◆ The data:
-.-.-
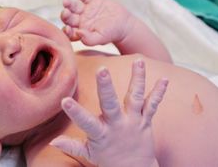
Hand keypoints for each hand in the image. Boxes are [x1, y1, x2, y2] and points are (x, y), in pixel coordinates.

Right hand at [50, 59, 167, 166]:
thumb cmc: (108, 160)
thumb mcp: (89, 154)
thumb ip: (72, 145)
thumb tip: (53, 141)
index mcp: (101, 133)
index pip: (85, 121)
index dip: (74, 111)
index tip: (64, 100)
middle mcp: (118, 125)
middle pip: (111, 104)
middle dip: (105, 87)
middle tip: (102, 70)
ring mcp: (134, 122)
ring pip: (135, 98)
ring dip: (137, 79)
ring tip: (138, 60)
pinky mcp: (146, 121)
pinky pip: (153, 105)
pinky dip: (159, 92)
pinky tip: (164, 79)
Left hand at [61, 0, 132, 45]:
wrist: (123, 24)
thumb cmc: (112, 34)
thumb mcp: (101, 39)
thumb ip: (89, 39)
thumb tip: (78, 33)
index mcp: (80, 31)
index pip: (69, 32)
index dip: (66, 31)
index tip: (67, 28)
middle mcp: (80, 21)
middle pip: (69, 18)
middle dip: (65, 15)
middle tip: (65, 12)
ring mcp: (85, 10)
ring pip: (73, 7)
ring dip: (69, 4)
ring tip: (66, 1)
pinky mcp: (92, 1)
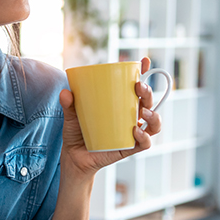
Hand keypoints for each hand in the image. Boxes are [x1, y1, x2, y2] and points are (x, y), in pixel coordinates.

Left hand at [60, 57, 161, 177]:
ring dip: (154, 115)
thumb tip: (65, 92)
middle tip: (138, 86)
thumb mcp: (71, 117)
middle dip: (148, 92)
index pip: (136, 86)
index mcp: (120, 104)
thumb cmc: (77, 133)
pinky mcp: (129, 148)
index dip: (143, 72)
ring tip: (143, 112)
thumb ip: (69, 105)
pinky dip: (144, 137)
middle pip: (148, 101)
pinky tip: (136, 131)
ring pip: (153, 123)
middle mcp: (130, 116)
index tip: (144, 61)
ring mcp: (132, 133)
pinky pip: (144, 143)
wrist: (74, 158)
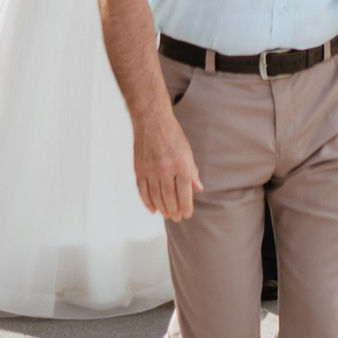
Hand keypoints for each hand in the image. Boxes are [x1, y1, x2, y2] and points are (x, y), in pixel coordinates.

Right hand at [132, 104, 201, 220]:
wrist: (151, 119)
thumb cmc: (172, 134)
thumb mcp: (187, 151)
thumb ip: (192, 172)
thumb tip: (198, 189)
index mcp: (181, 164)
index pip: (185, 193)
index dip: (186, 206)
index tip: (187, 214)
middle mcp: (165, 169)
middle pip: (170, 198)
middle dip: (174, 210)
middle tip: (177, 218)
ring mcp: (150, 170)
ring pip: (156, 197)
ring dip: (162, 209)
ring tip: (167, 215)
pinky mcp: (139, 168)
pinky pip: (143, 190)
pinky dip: (147, 201)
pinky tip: (153, 209)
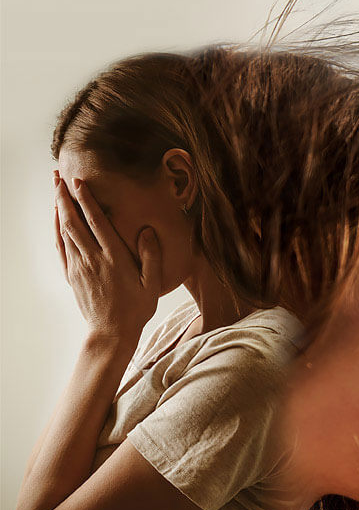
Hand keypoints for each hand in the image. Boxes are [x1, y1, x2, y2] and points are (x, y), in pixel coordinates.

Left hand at [54, 174, 161, 345]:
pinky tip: (56, 219)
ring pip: (64, 231)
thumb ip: (151, 255)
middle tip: (58, 177)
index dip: (87, 200)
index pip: (97, 222)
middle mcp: (93, 259)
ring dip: (58, 209)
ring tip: (55, 190)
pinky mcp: (72, 275)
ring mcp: (79, 267)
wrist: (111, 332)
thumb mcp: (152, 283)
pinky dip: (56, 229)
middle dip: (64, 198)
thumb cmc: (137, 308)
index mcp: (114, 258)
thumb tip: (145, 230)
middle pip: (73, 222)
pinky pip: (60, 247)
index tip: (79, 182)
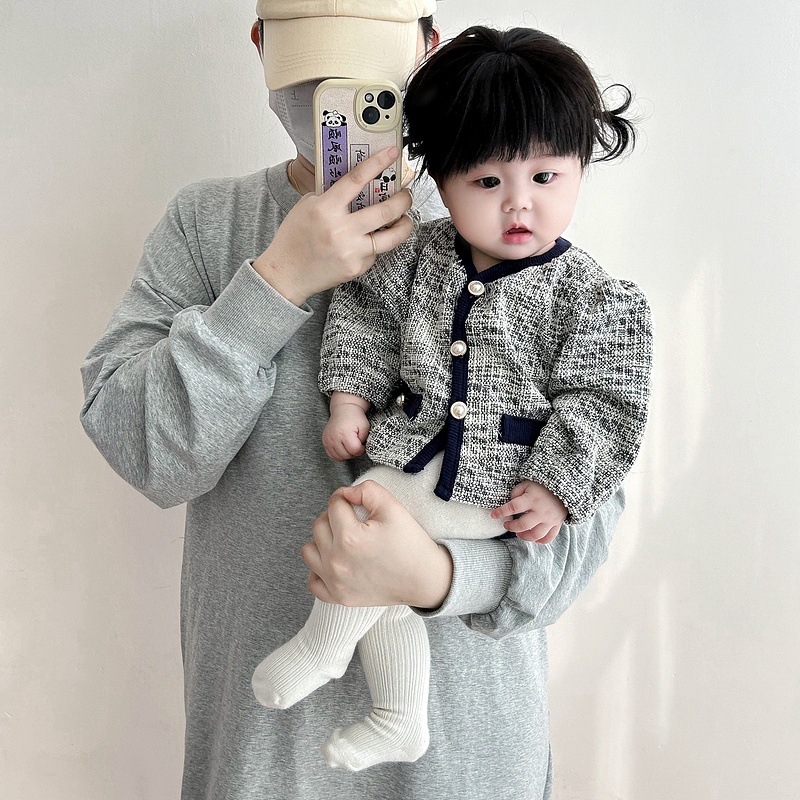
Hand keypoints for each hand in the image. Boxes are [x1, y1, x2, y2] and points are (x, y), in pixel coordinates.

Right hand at [252, 147, 412, 305]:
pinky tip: (370, 241)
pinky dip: (376, 244)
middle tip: (406, 194)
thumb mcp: (306, 207)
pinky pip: (375, 252)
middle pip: (386, 210)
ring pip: (392, 236)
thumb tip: (359, 186)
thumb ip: (331, 195)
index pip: (357, 179)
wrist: (286, 274)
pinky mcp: (357, 268)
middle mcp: (341, 230)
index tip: (392, 153)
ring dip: (405, 224)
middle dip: (403, 199)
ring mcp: (351, 251)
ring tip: (406, 218)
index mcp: (326, 208)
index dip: (378, 163)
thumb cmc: (294, 238)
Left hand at [301, 481, 453, 608]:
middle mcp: (336, 561)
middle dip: (334, 516)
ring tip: (343, 539)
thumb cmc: (410, 544)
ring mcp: (335, 582)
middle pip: (319, 525)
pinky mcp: (338, 597)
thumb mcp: (394, 507)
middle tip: (354, 520)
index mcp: (349, 537)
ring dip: (323, 540)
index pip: (334, 504)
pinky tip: (337, 562)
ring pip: (309, 551)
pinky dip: (320, 570)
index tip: (357, 503)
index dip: (347, 498)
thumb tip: (346, 493)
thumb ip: (367, 490)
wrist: (424, 580)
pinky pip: (313, 582)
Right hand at [322, 403, 369, 460]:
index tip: (362, 444)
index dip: (361, 449)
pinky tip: (343, 447)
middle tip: (357, 444)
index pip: (355, 450)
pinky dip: (339, 454)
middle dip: (354, 452)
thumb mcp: (365, 427)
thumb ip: (364, 440)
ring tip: (350, 445)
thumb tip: (360, 451)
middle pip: (347, 455)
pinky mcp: (325, 442)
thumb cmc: (355, 417)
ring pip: (339, 457)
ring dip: (346, 454)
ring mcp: (328, 440)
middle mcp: (334, 437)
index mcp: (345, 433)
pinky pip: (332, 455)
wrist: (344, 410)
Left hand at [490, 480, 566, 543]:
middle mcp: (541, 511)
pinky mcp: (557, 524)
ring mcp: (550, 519)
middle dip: (511, 527)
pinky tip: (533, 538)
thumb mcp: (527, 483)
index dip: (501, 512)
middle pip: (523, 525)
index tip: (493, 515)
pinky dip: (540, 541)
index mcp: (532, 499)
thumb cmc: (542, 485)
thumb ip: (516, 492)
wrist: (564, 486)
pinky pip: (549, 538)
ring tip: (518, 533)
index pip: (513, 507)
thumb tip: (510, 503)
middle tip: (506, 524)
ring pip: (535, 535)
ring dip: (524, 536)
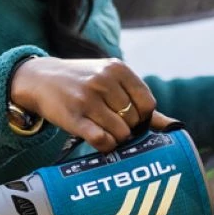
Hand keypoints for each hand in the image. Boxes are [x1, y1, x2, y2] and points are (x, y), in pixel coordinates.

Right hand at [11, 57, 168, 150]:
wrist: (39, 79)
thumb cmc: (83, 82)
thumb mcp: (112, 82)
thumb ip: (141, 103)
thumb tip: (174, 127)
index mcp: (118, 69)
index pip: (147, 104)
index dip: (141, 117)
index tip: (129, 117)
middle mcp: (103, 81)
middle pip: (134, 121)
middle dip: (127, 128)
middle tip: (112, 124)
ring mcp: (87, 99)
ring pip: (120, 133)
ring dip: (115, 139)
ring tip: (103, 130)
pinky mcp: (73, 117)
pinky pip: (101, 140)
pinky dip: (104, 145)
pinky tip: (97, 139)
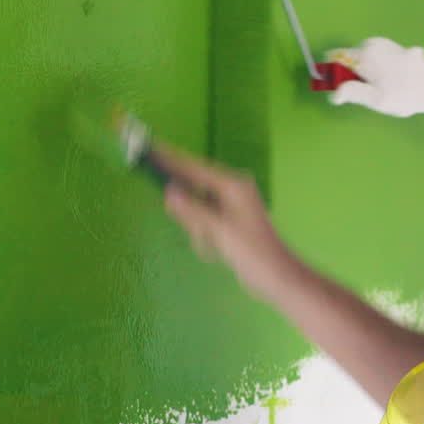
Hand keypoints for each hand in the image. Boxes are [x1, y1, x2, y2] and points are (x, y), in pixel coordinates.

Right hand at [154, 142, 295, 302]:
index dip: (170, 159)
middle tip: (206, 234)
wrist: (276, 274)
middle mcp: (232, 189)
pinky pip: (202, 223)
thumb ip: (192, 209)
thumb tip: (169, 190)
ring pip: (195, 210)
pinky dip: (204, 237)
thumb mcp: (219, 229)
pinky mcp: (227, 221)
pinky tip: (216, 251)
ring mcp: (230, 205)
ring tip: (215, 246)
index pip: (194, 167)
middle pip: (192, 190)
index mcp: (233, 185)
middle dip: (191, 216)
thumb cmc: (251, 251)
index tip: (148, 149)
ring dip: (198, 230)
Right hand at [325, 38, 423, 117]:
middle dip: (356, 74)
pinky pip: (382, 58)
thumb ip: (352, 93)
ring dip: (372, 72)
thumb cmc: (405, 95)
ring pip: (367, 59)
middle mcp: (374, 44)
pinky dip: (386, 68)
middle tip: (372, 91)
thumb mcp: (375, 100)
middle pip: (352, 59)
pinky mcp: (398, 47)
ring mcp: (387, 44)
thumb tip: (334, 92)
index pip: (336, 58)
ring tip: (388, 86)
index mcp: (364, 54)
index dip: (336, 73)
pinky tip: (399, 79)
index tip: (344, 86)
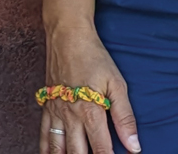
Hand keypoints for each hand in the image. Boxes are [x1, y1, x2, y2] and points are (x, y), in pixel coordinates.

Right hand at [41, 25, 139, 152]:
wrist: (67, 36)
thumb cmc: (94, 57)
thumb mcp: (117, 84)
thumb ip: (125, 117)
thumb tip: (134, 146)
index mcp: (90, 111)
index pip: (101, 149)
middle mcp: (70, 116)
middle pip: (77, 153)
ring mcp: (55, 111)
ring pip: (57, 147)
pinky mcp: (47, 105)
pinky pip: (43, 133)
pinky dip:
-.-.-
Throughout the material above, report each line holding the word "Left".

◆ Response to the exercise:
Left hand at [61, 0, 132, 45]:
Left hand at [60, 57, 161, 177]:
Left hand at [54, 174, 161, 345]:
Left hand at [301, 481, 453, 608]:
Left hand at [490, 480, 566, 543]:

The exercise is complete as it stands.